- [THE TASK]:
The lines to copy from the data below are those that hold the string "APERTURE".
BEGIN PROVIDED RECORDS
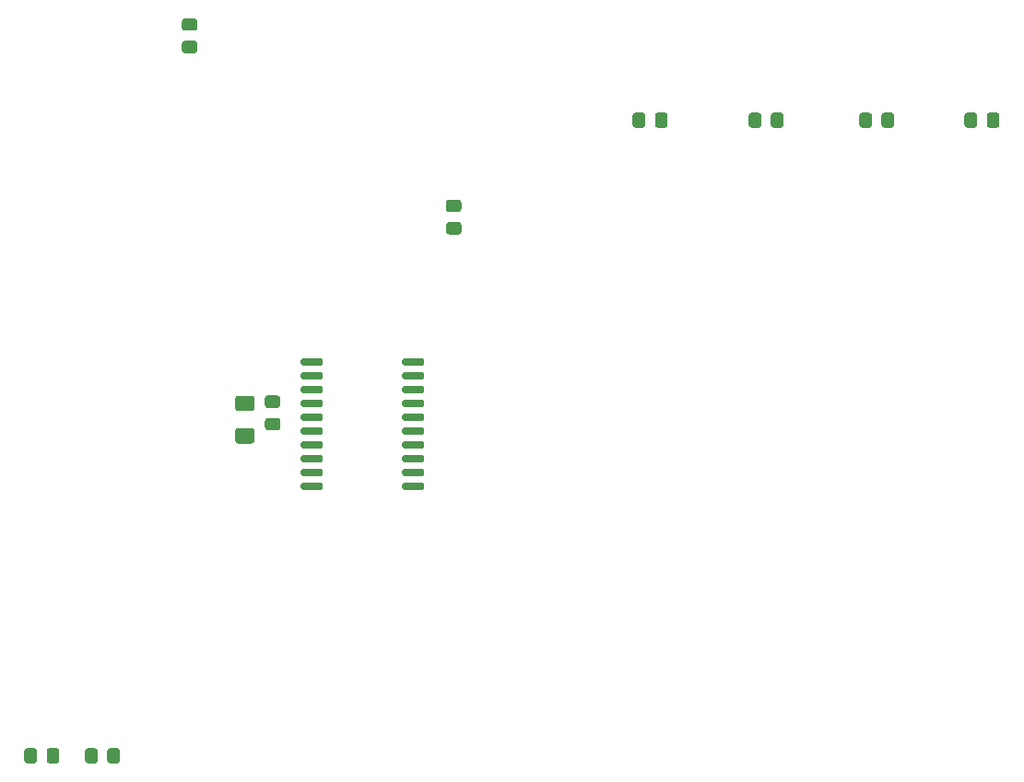
<source format=gbr>
%TF.GenerationSoftware,KiCad,Pcbnew,(5.1.6)-1*%
%TF.CreationDate,2020-11-21T12:12:01+09:00*%
%TF.ProjectId,nixieLogicV2,6e697869-654c-46f6-9769-6356322e6b69,rev?*%
%TF.SameCoordinates,Original*%
%TF.FileFunction,Paste,Top*%
%TF.FilePolarity,Positive*%
%FSLAX46Y46*%
G04 Gerber Fmt 4.6, Leading zero omitted, Abs format (unit mm)*
G04 Created by KiCad (PCBNEW (5.1.6)-1) date 2020-11-21 12:12:01*
%MOMM*%
%LPD*%
G01*
G04 APERTURE LIST*
G04 APERTURE END LIST*
%TO.C,R1*%
G36*
G01*
X148532001Y-74489000D02*
X147631999Y-74489000D01*
G75*
G02*
X147382000Y-74239001I0J249999D01*
G01*
X147382000Y-73588999D01*
G75*
G02*
X147631999Y-73339000I249999J0D01*
G01*
X148532001Y-73339000D01*
G75*
G02*
X148782000Y-73588999I0J-249999D01*
G01*
X148782000Y-74239001D01*
G75*
G02*
X148532001Y-74489000I-249999J0D01*
G01*
G37*
G36*
G01*
X148532001Y-76539000D02*
X147631999Y-76539000D01*
G75*
G02*
X147382000Y-76289001I0J249999D01*
G01*
X147382000Y-75638999D01*
G75*
G02*
X147631999Y-75389000I249999J0D01*
G01*
X148532001Y-75389000D01*
G75*
G02*
X148782000Y-75638999I0J-249999D01*
G01*
X148782000Y-76289001D01*
G75*
G02*
X148532001Y-76539000I-249999J0D01*
G01*
G37*
%TD*%
%TO.C,C2*%
G36*
G01*
X109795000Y-124009999D02*
X109795000Y-124910001D01*
G75*
G02*
X109545001Y-125160000I-249999J0D01*
G01*
X108894999Y-125160000D01*
G75*
G02*
X108645000Y-124910001I0J249999D01*
G01*
X108645000Y-124009999D01*
G75*
G02*
X108894999Y-123760000I249999J0D01*
G01*
X109545001Y-123760000D01*
G75*
G02*
X109795000Y-124009999I0J-249999D01*
G01*
G37*
G36*
G01*
X111845000Y-124009999D02*
X111845000Y-124910001D01*
G75*
G02*
X111595001Y-125160000I-249999J0D01*
G01*
X110944999Y-125160000D01*
G75*
G02*
X110695000Y-124910001I0J249999D01*
G01*
X110695000Y-124009999D01*
G75*
G02*
X110944999Y-123760000I249999J0D01*
G01*
X111595001Y-123760000D01*
G75*
G02*
X111845000Y-124009999I0J-249999D01*
G01*
G37*
%TD*%
%TO.C,C3*%
G36*
G01*
X130994999Y-91355000D02*
X131895001Y-91355000D01*
G75*
G02*
X132145000Y-91604999I0J-249999D01*
G01*
X132145000Y-92255001D01*
G75*
G02*
X131895001Y-92505000I-249999J0D01*
G01*
X130994999Y-92505000D01*
G75*
G02*
X130745000Y-92255001I0J249999D01*
G01*
X130745000Y-91604999D01*
G75*
G02*
X130994999Y-91355000I249999J0D01*
G01*
G37*
G36*
G01*
X130994999Y-93405000D02*
X131895001Y-93405000D01*
G75*
G02*
X132145000Y-93654999I0J-249999D01*
G01*
X132145000Y-94305001D01*
G75*
G02*
X131895001Y-94555000I-249999J0D01*
G01*
X130994999Y-94555000D01*
G75*
G02*
X130745000Y-94305001I0J249999D01*
G01*
X130745000Y-93654999D01*
G75*
G02*
X130994999Y-93405000I249999J0D01*
G01*
G37*
%TD*%
%TO.C,C7*%
G36*
G01*
X123374999Y-58726600D02*
X124275001Y-58726600D01*
G75*
G02*
X124525000Y-58976599I0J-249999D01*
G01*
X124525000Y-59626601D01*
G75*
G02*
X124275001Y-59876600I-249999J0D01*
G01*
X123374999Y-59876600D01*
G75*
G02*
X123125000Y-59626601I0J249999D01*
G01*
X123125000Y-58976599D01*
G75*
G02*
X123374999Y-58726600I249999J0D01*
G01*
G37*
G36*
G01*
X123374999Y-56676600D02*
X124275001Y-56676600D01*
G75*
G02*
X124525000Y-56926599I0J-249999D01*
G01*
X124525000Y-57576601D01*
G75*
G02*
X124275001Y-57826600I-249999J0D01*
G01*
X123374999Y-57826600D01*
G75*
G02*
X123125000Y-57576601I0J249999D01*
G01*
X123125000Y-56926599D01*
G75*
G02*
X123374999Y-56676600I249999J0D01*
G01*
G37*
%TD*%
%TO.C,L1*%
G36*
G01*
X129530000Y-95762500D02*
X128280000Y-95762500D01*
G75*
G02*
X128030000Y-95512500I0J250000D01*
G01*
X128030000Y-94587500D01*
G75*
G02*
X128280000Y-94337500I250000J0D01*
G01*
X129530000Y-94337500D01*
G75*
G02*
X129780000Y-94587500I0J-250000D01*
G01*
X129780000Y-95512500D01*
G75*
G02*
X129530000Y-95762500I-250000J0D01*
G01*
G37*
G36*
G01*
X129530000Y-92787500D02*
X128280000Y-92787500D01*
G75*
G02*
X128030000Y-92537500I0J250000D01*
G01*
X128030000Y-91612500D01*
G75*
G02*
X128280000Y-91362500I250000J0D01*
G01*
X129530000Y-91362500D01*
G75*
G02*
X129780000Y-91612500I0J-250000D01*
G01*
X129780000Y-92537500D01*
G75*
G02*
X129530000Y-92787500I-250000J0D01*
G01*
G37*
%TD*%
%TO.C,R2*%
G36*
G01*
X116265000Y-124910001D02*
X116265000Y-124009999D01*
G75*
G02*
X116514999Y-123760000I249999J0D01*
G01*
X117165001Y-123760000D01*
G75*
G02*
X117415000Y-124009999I0J-249999D01*
G01*
X117415000Y-124910001D01*
G75*
G02*
X117165001Y-125160000I-249999J0D01*
G01*
X116514999Y-125160000D01*
G75*
G02*
X116265000Y-124910001I0J249999D01*
G01*
G37*
G36*
G01*
X114215000Y-124910001D02*
X114215000Y-124009999D01*
G75*
G02*
X114464999Y-123760000I249999J0D01*
G01*
X115115001Y-123760000D01*
G75*
G02*
X115365000Y-124009999I0J-249999D01*
G01*
X115365000Y-124910001D01*
G75*
G02*
X115115001Y-125160000I-249999J0D01*
G01*
X114464999Y-125160000D01*
G75*
G02*
X114215000Y-124910001I0J249999D01*
G01*
G37*
%TD*%
%TO.C,R7*%
G36*
G01*
X166575000Y-66490001D02*
X166575000Y-65589999D01*
G75*
G02*
X166824999Y-65340000I249999J0D01*
G01*
X167475001Y-65340000D01*
G75*
G02*
X167725000Y-65589999I0J-249999D01*
G01*
X167725000Y-66490001D01*
G75*
G02*
X167475001Y-66740000I-249999J0D01*
G01*
X166824999Y-66740000D01*
G75*
G02*
X166575000Y-66490001I0J249999D01*
G01*
G37*
G36*
G01*
X164525000Y-66490001D02*
X164525000Y-65589999D01*
G75*
G02*
X164774999Y-65340000I249999J0D01*
G01*
X165425001Y-65340000D01*
G75*
G02*
X165675000Y-65589999I0J-249999D01*
G01*
X165675000Y-66490001D01*
G75*
G02*
X165425001Y-66740000I-249999J0D01*
G01*
X164774999Y-66740000D01*
G75*
G02*
X164525000Y-66490001I0J249999D01*
G01*
G37*
%TD*%
%TO.C,R10*%
G36*
G01*
X175175000Y-66490001D02*
X175175000Y-65589999D01*
G75*
G02*
X175424999Y-65340000I249999J0D01*
G01*
X176075001Y-65340000D01*
G75*
G02*
X176325000Y-65589999I0J-249999D01*
G01*
X176325000Y-66490001D01*
G75*
G02*
X176075001Y-66740000I-249999J0D01*
G01*
X175424999Y-66740000D01*
G75*
G02*
X175175000Y-66490001I0J249999D01*
G01*
G37*
G36*
G01*
X177225000Y-66490001D02*
X177225000Y-65589999D01*
G75*
G02*
X177474999Y-65340000I249999J0D01*
G01*
X178125001Y-65340000D01*
G75*
G02*
X178375000Y-65589999I0J-249999D01*
G01*
X178375000Y-66490001D01*
G75*
G02*
X178125001Y-66740000I-249999J0D01*
G01*
X177474999Y-66740000D01*
G75*
G02*
X177225000Y-66490001I0J249999D01*
G01*
G37*
%TD*%
%TO.C,R13*%
G36*
G01*
X187385000Y-66490001D02*
X187385000Y-65589999D01*
G75*
G02*
X187634999Y-65340000I249999J0D01*
G01*
X188285001Y-65340000D01*
G75*
G02*
X188535000Y-65589999I0J-249999D01*
G01*
X188535000Y-66490001D01*
G75*
G02*
X188285001Y-66740000I-249999J0D01*
G01*
X187634999Y-66740000D01*
G75*
G02*
X187385000Y-66490001I0J249999D01*
G01*
G37*
G36*
G01*
X185335000Y-66490001D02*
X185335000Y-65589999D01*
G75*
G02*
X185584999Y-65340000I249999J0D01*
G01*
X186235001Y-65340000D01*
G75*
G02*
X186485000Y-65589999I0J-249999D01*
G01*
X186485000Y-66490001D01*
G75*
G02*
X186235001Y-66740000I-249999J0D01*
G01*
X185584999Y-66740000D01*
G75*
G02*
X185335000Y-66490001I0J249999D01*
G01*
G37*
%TD*%
%TO.C,R14*%
G36*
G01*
X195005000Y-66490001D02*
X195005000Y-65589999D01*
G75*
G02*
X195254999Y-65340000I249999J0D01*
G01*
X195905001Y-65340000D01*
G75*
G02*
X196155000Y-65589999I0J-249999D01*
G01*
X196155000Y-66490001D01*
G75*
G02*
X195905001Y-66740000I-249999J0D01*
G01*
X195254999Y-66740000D01*
G75*
G02*
X195005000Y-66490001I0J249999D01*
G01*
G37*
G36*
G01*
X197055000Y-66490001D02*
X197055000Y-65589999D01*
G75*
G02*
X197304999Y-65340000I249999J0D01*
G01*
X197955001Y-65340000D01*
G75*
G02*
X198205000Y-65589999I0J-249999D01*
G01*
X198205000Y-66490001D01*
G75*
G02*
X197955001Y-66740000I-249999J0D01*
G01*
X197304999Y-66740000D01*
G75*
G02*
X197055000Y-66490001I0J249999D01*
G01*
G37*
%TD*%
%TO.C,T1*%
G36*
G01*
X134025000Y-88415000D02*
X134025000Y-88115000D01*
G75*
G02*
X134175000Y-87965000I150000J0D01*
G01*
X135925000Y-87965000D01*
G75*
G02*
X136075000Y-88115000I0J-150000D01*
G01*
X136075000Y-88415000D01*
G75*
G02*
X135925000Y-88565000I-150000J0D01*
G01*
X134175000Y-88565000D01*
G75*
G02*
X134025000Y-88415000I0J150000D01*
G01*
G37*
G36*
G01*
X134025000Y-89685000D02*
X134025000Y-89385000D01*
G75*
G02*
X134175000Y-89235000I150000J0D01*
G01*
X135925000Y-89235000D01*
G75*
G02*
X136075000Y-89385000I0J-150000D01*
G01*
X136075000Y-89685000D01*
G75*
G02*
X135925000Y-89835000I-150000J0D01*
G01*
X134175000Y-89835000D01*
G75*
G02*
X134025000Y-89685000I0J150000D01*
G01*
G37*
G36*
G01*
X134025000Y-90955000D02*
X134025000Y-90655000D01*
G75*
G02*
X134175000Y-90505000I150000J0D01*
G01*
X135925000Y-90505000D01*
G75*
G02*
X136075000Y-90655000I0J-150000D01*
G01*
X136075000Y-90955000D01*
G75*
G02*
X135925000Y-91105000I-150000J0D01*
G01*
X134175000Y-91105000D01*
G75*
G02*
X134025000Y-90955000I0J150000D01*
G01*
G37*
G36*
G01*
X134025000Y-92225000D02*
X134025000Y-91925000D01*
G75*
G02*
X134175000Y-91775000I150000J0D01*
G01*
X135925000Y-91775000D01*
G75*
G02*
X136075000Y-91925000I0J-150000D01*
G01*
X136075000Y-92225000D01*
G75*
G02*
X135925000Y-92375000I-150000J0D01*
G01*
X134175000Y-92375000D01*
G75*
G02*
X134025000Y-92225000I0J150000D01*
G01*
G37*
G36*
G01*
X134025000Y-93495000D02*
X134025000Y-93195000D01*
G75*
G02*
X134175000Y-93045000I150000J0D01*
G01*
X135925000Y-93045000D01*
G75*
G02*
X136075000Y-93195000I0J-150000D01*
G01*
X136075000Y-93495000D01*
G75*
G02*
X135925000Y-93645000I-150000J0D01*
G01*
X134175000Y-93645000D01*
G75*
G02*
X134025000Y-93495000I0J150000D01*
G01*
G37*
G36*
G01*
X134025000Y-94765000D02*
X134025000Y-94465000D01*
G75*
G02*
X134175000Y-94315000I150000J0D01*
G01*
X135925000Y-94315000D01*
G75*
G02*
X136075000Y-94465000I0J-150000D01*
G01*
X136075000Y-94765000D01*
G75*
G02*
X135925000Y-94915000I-150000J0D01*
G01*
X134175000Y-94915000D01*
G75*
G02*
X134025000Y-94765000I0J150000D01*
G01*
G37*
G36*
G01*
X134025000Y-96035000D02*
X134025000Y-95735000D01*
G75*
G02*
X134175000Y-95585000I150000J0D01*
G01*
X135925000Y-95585000D01*
G75*
G02*
X136075000Y-95735000I0J-150000D01*
G01*
X136075000Y-96035000D01*
G75*
G02*
X135925000Y-96185000I-150000J0D01*
G01*
X134175000Y-96185000D01*
G75*
G02*
X134025000Y-96035000I0J150000D01*
G01*
G37*
G36*
G01*
X134025000Y-97305000D02*
X134025000Y-97005000D01*
G75*
G02*
X134175000Y-96855000I150000J0D01*
G01*
X135925000Y-96855000D01*
G75*
G02*
X136075000Y-97005000I0J-150000D01*
G01*
X136075000Y-97305000D01*
G75*
G02*
X135925000Y-97455000I-150000J0D01*
G01*
X134175000Y-97455000D01*
G75*
G02*
X134025000Y-97305000I0J150000D01*
G01*
G37*
G36*
G01*
X134025000Y-98575000D02*
X134025000Y-98275000D01*
G75*
G02*
X134175000Y-98125000I150000J0D01*
G01*
X135925000Y-98125000D01*
G75*
G02*
X136075000Y-98275000I0J-150000D01*
G01*
X136075000Y-98575000D01*
G75*
G02*
X135925000Y-98725000I-150000J0D01*
G01*
X134175000Y-98725000D01*
G75*
G02*
X134025000Y-98575000I0J150000D01*
G01*
G37*
G36*
G01*
X134025000Y-99845000D02*
X134025000Y-99545000D01*
G75*
G02*
X134175000Y-99395000I150000J0D01*
G01*
X135925000Y-99395000D01*
G75*
G02*
X136075000Y-99545000I0J-150000D01*
G01*
X136075000Y-99845000D01*
G75*
G02*
X135925000Y-99995000I-150000J0D01*
G01*
X134175000Y-99995000D01*
G75*
G02*
X134025000Y-99845000I0J150000D01*
G01*
G37*
G36*
G01*
X143325000Y-99845000D02*
X143325000Y-99545000D01*
G75*
G02*
X143475000Y-99395000I150000J0D01*
G01*
X145225000Y-99395000D01*
G75*
G02*
X145375000Y-99545000I0J-150000D01*
G01*
X145375000Y-99845000D01*
G75*
G02*
X145225000Y-99995000I-150000J0D01*
G01*
X143475000Y-99995000D01*
G75*
G02*
X143325000Y-99845000I0J150000D01*
G01*
G37*
G36*
G01*
X143325000Y-98575000D02*
X143325000Y-98275000D01*
G75*
G02*
X143475000Y-98125000I150000J0D01*
G01*
X145225000Y-98125000D01*
G75*
G02*
X145375000Y-98275000I0J-150000D01*
G01*
X145375000Y-98575000D01*
G75*
G02*
X145225000Y-98725000I-150000J0D01*
G01*
X143475000Y-98725000D01*
G75*
G02*
X143325000Y-98575000I0J150000D01*
G01*
G37*
G36*
G01*
X143325000Y-97305000D02*
X143325000Y-97005000D01*
G75*
G02*
X143475000Y-96855000I150000J0D01*
G01*
X145225000Y-96855000D01*
G75*
G02*
X145375000Y-97005000I0J-150000D01*
G01*
X145375000Y-97305000D01*
G75*
G02*
X145225000Y-97455000I-150000J0D01*
G01*
X143475000Y-97455000D01*
G75*
G02*
X143325000Y-97305000I0J150000D01*
G01*
G37*
G36*
G01*
X143325000Y-96035000D02*
X143325000Y-95735000D01*
G75*
G02*
X143475000Y-95585000I150000J0D01*
G01*
X145225000Y-95585000D01*
G75*
G02*
X145375000Y-95735000I0J-150000D01*
G01*
X145375000Y-96035000D01*
G75*
G02*
X145225000Y-96185000I-150000J0D01*
G01*
X143475000Y-96185000D01*
G75*
G02*
X143325000Y-96035000I0J150000D01*
G01*
G37*
G36*
G01*
X143325000Y-94765000D02*
X143325000Y-94465000D01*
G75*
G02*
X143475000Y-94315000I150000J0D01*
G01*
X145225000Y-94315000D01*
G75*
G02*
X145375000Y-94465000I0J-150000D01*
G01*
X145375000Y-94765000D01*
G75*
G02*
X145225000Y-94915000I-150000J0D01*
G01*
X143475000Y-94915000D01*
G75*
G02*
X143325000Y-94765000I0J150000D01*
G01*
G37*
G36*
G01*
X143325000Y-93495000D02*
X143325000Y-93195000D01*
G75*
G02*
X143475000Y-93045000I150000J0D01*
G01*
X145225000Y-93045000D01*
G75*
G02*
X145375000Y-93195000I0J-150000D01*
G01*
X145375000Y-93495000D01*
G75*
G02*
X145225000Y-93645000I-150000J0D01*
G01*
X143475000Y-93645000D01*
G75*
G02*
X143325000Y-93495000I0J150000D01*
G01*
G37*
G36*
G01*
X143325000Y-92225000D02*
X143325000Y-91925000D01*
G75*
G02*
X143475000Y-91775000I150000J0D01*
G01*
X145225000Y-91775000D01*
G75*
G02*
X145375000Y-91925000I0J-150000D01*
G01*
X145375000Y-92225000D01*
G75*
G02*
X145225000Y-92375000I-150000J0D01*
G01*
X143475000Y-92375000D01*
G75*
G02*
X143325000Y-92225000I0J150000D01*
G01*
G37*
G36*
G01*
X143325000Y-90955000D02*
X143325000Y-90655000D01*
G75*
G02*
X143475000Y-90505000I150000J0D01*
G01*
X145225000Y-90505000D01*
G75*
G02*
X145375000Y-90655000I0J-150000D01*
G01*
X145375000Y-90955000D01*
G75*
G02*
X145225000Y-91105000I-150000J0D01*
G01*
X143475000Y-91105000D01*
G75*
G02*
X143325000Y-90955000I0J150000D01*
G01*
G37*
G36*
G01*
X143325000Y-89685000D02*
X143325000Y-89385000D01*
G75*
G02*
X143475000Y-89235000I150000J0D01*
G01*
X145225000Y-89235000D01*
G75*
G02*
X145375000Y-89385000I0J-150000D01*
G01*
X145375000Y-89685000D01*
G75*
G02*
X145225000Y-89835000I-150000J0D01*
G01*
X143475000Y-89835000D01*
G75*
G02*
X143325000Y-89685000I0J150000D01*
G01*
G37*
G36*
G01*
X143325000Y-88415000D02*
X143325000Y-88115000D01*
G75*
G02*
X143475000Y-87965000I150000J0D01*
G01*
X145225000Y-87965000D01*
G75*
G02*
X145375000Y-88115000I0J-150000D01*
G01*
X145375000Y-88415000D01*
G75*
G02*
X145225000Y-88565000I-150000J0D01*
G01*
X143475000Y-88565000D01*
G75*
G02*
X143325000Y-88415000I0J150000D01*
G01*
G37*
%TD*%
M02*

</source>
END PROVIDED RECORDS
- [RESPONSE TO THIS TASK]:
G04 APERTURE LIST*
G04 APERTURE END LIST*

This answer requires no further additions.